Дернулся и пальцы разжал, а я снова в воду упала. На дне вдруг мелкие цветы раскрылись ярко-лиловые с белой сердцевиной, к моей руке по воде тонкий стебель потянулся и запястье окрутил. С омерзением сбросила его и увидела, как стайка мелких рыб рассыпалась в разные стороны, а цветы водяные тут же закрылись.
— Ты зачем… зачем ее рассматриваешь?
Карлик брел по песку, перебирая маленькими кривыми ножками и бренча бубенцами на носках башмаков. Дзынь-дзынь. Дзынь-дзынь.
— Не перед тобой отчет держать должен.
— Нельзя на них смотреть, сам знаешь. У нее лицо без краски. Как она смазалась? Стражи не видели ее?
Ниян страшный взгляд на карлика бросил, да такой, что тот шаг назад сделал.

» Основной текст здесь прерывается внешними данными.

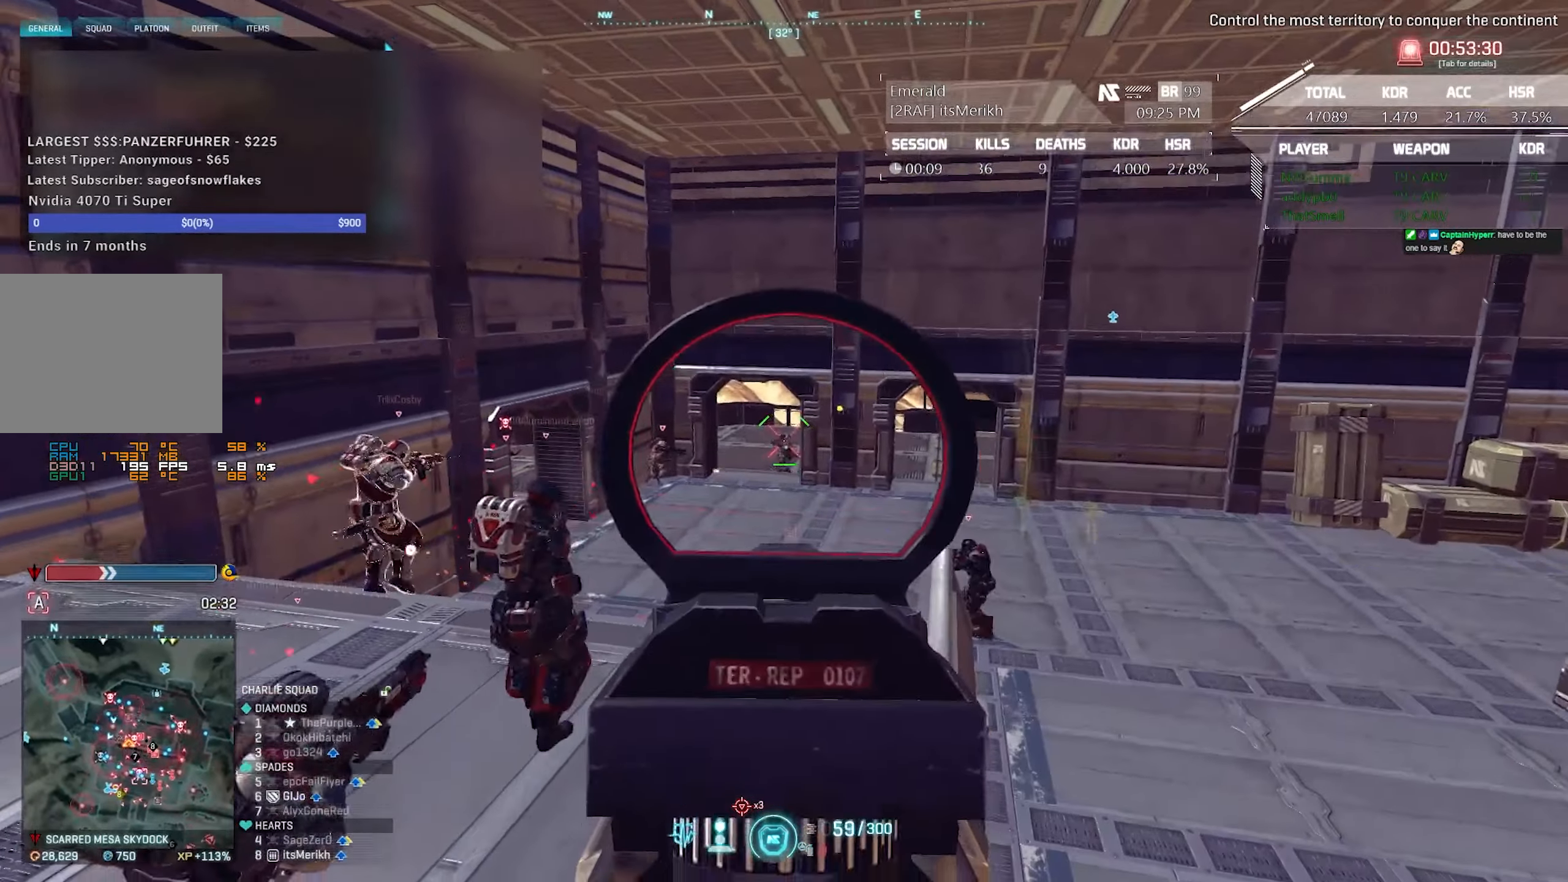
{"keys": [], "mouse": ["left", "right"], "events": [[184, "mouse_left", "up"], [317, "mouse_left", "down"]]}
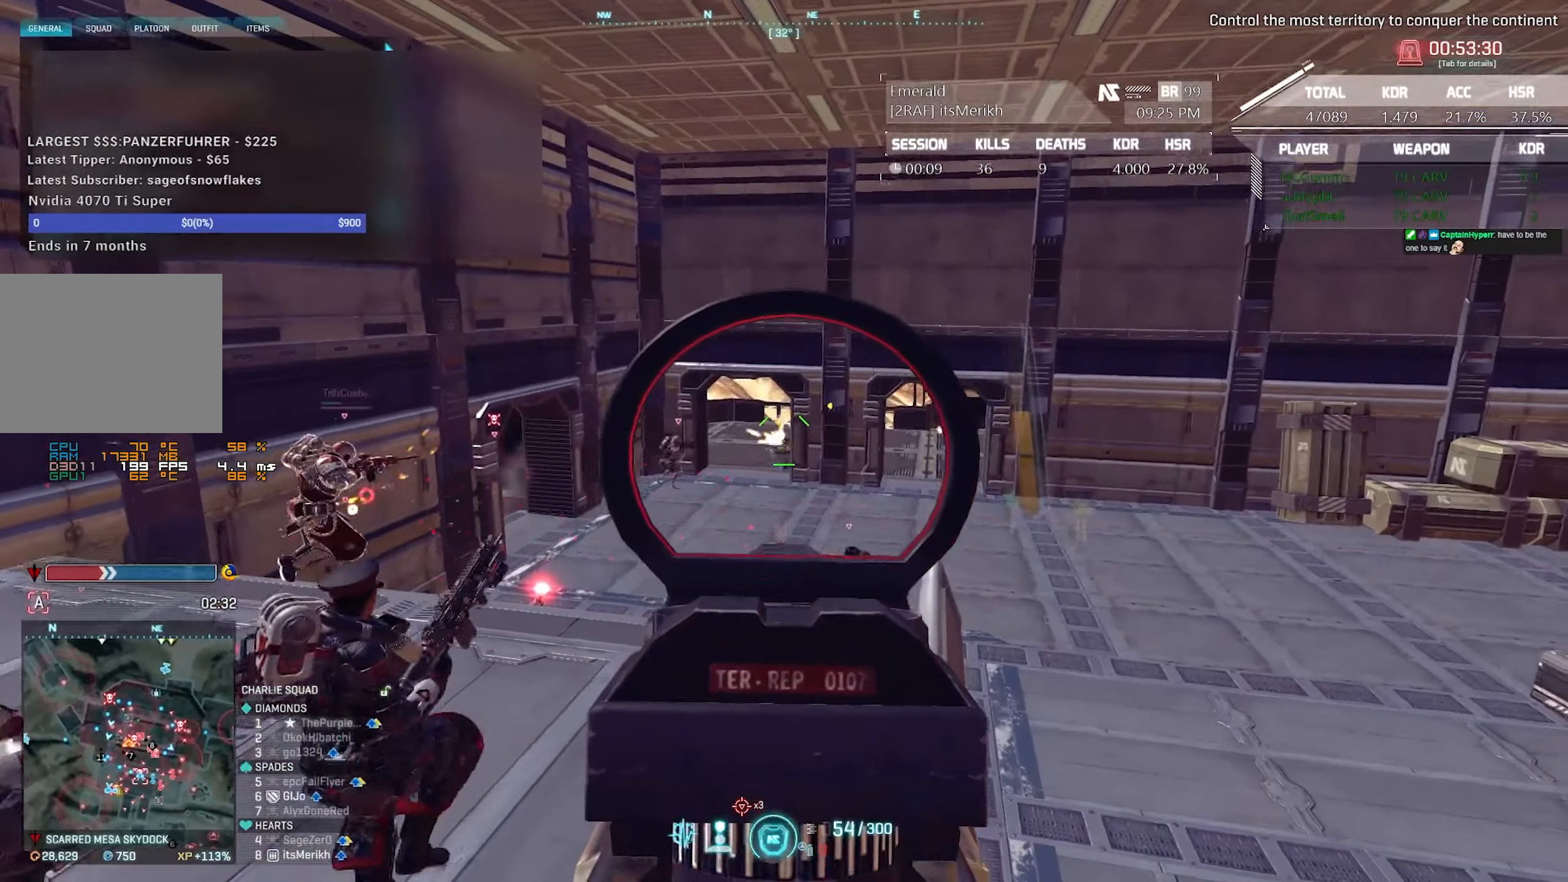
{"keys": ["w"], "mouse": ["right"], "events": [[200, "mouse_left", "up"], [400, "w", "down"]]}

— Ты, скоморох, говори да не заговаривайся. Место знай свое. Не указ ты мне. Пелагею кличь, пусть займется девкой, хлопотная она какая-то. Товар для Сторожа готов?
— Готов. Как и для Темнозара.
Я, тяжело дыша, смотрела на них, а потом взгляд на руки свои перевела — обе ладони измазаны черным. Потерла друг о друга и лицо свое потрогала. Судорожно выдохнула и опять почувствовала, как теперь уже вокруг лодыжки стебель обвился и потянулся вверх, как вьюнок. Дернулась вся и на берег попятилась, пытаясь оборвать стебель, но он словно леска натянулся и сам рванул обратно, оставляя тонкий порез на пальцах. Я всхлипнула и подняла голову — князь на меня смотрит, и ноздри его трепещут, раздуваются. И жутко, и красиво до боли в глазах, а от того еще страшнее становится.
ГЛАВА 4
Твой путь
Осенний ветер
Степной орел
Расправляет крылья,
Твой путь
Тугою плетью
Заметает каждый шаг пылью
Твой путь
По костям земли,
Твой путь
По цепям воды
На упругих лапах
Звери шли,
Чуя запах беды
(с) Мельница
Он их сотнями приносил за все эти годы. Один и тот же ритуал из весны в весну. Едва снег там, наверху, начинал таять и подтекать каплями ледяной влаги на границе, к нему прибывал гонец, и князь отправлялся наверх на гору, откуда, расправив обсидиановые крылья с золотой чешуей, нырял в лебяжьи перья облаков и рассекал их словно лезвиями, устремившись вниз к мертвой воде выбирать добычу. Его это обязанность была испокон веков, помимо охраны границ от вылазок Мракомирских тварей, коих тот выход в мир людей искать посылал. Ледяная мразота, загнанная в самые дальние углы Нави и затаившаяся, перед тем как нанести очередной подлый удар исподтишка.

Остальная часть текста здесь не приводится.